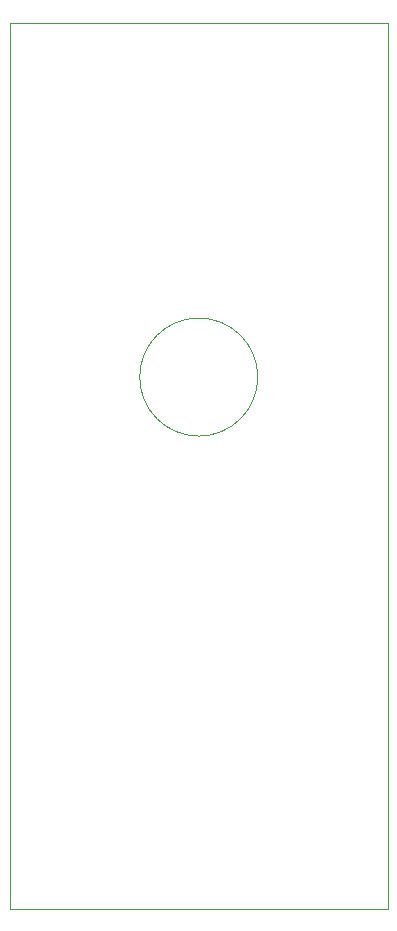
<source format=gbr>
%TF.GenerationSoftware,KiCad,Pcbnew,8.0.6*%
%TF.CreationDate,2024-10-28T22:07:04-04:00*%
%TF.ProjectId,VexQwiic,56657851-7769-4696-932e-6b696361645f,rev?*%
%TF.SameCoordinates,Original*%
%TF.FileFunction,Profile,NP*%
%FSLAX46Y46*%
G04 Gerber Fmt 4.6, Leading zero omitted, Abs format (unit mm)*
G04 Created by KiCad (PCBNEW 8.0.6) date 2024-10-28 22:07:04*
%MOMM*%
%LPD*%
G01*
G04 APERTURE LIST*
%TA.AperFunction,Profile*%
%ADD10C,0.050000*%
%TD*%
G04 APERTURE END LIST*
D10*
X154500000Y-80000000D02*
G75*
G02*
X144500000Y-80000000I-5000000J0D01*
G01*
X144500000Y-80000000D02*
G75*
G02*
X154500000Y-80000000I5000000J0D01*
G01*
X133500000Y-50000000D02*
X165500000Y-50000000D01*
X165500000Y-125000000D01*
X133500000Y-125000000D01*
X133500000Y-50000000D01*
M02*

</source>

*Problem description*: In the entries above, identify every line with the string "KiCad".

*Response to the exercise*:
%TF.GenerationSoftware,KiCad,Pcbnew,8.0.6*%
G04 Created by KiCad (PCBNEW 8.0.6) date 2024-10-28 22:07:04*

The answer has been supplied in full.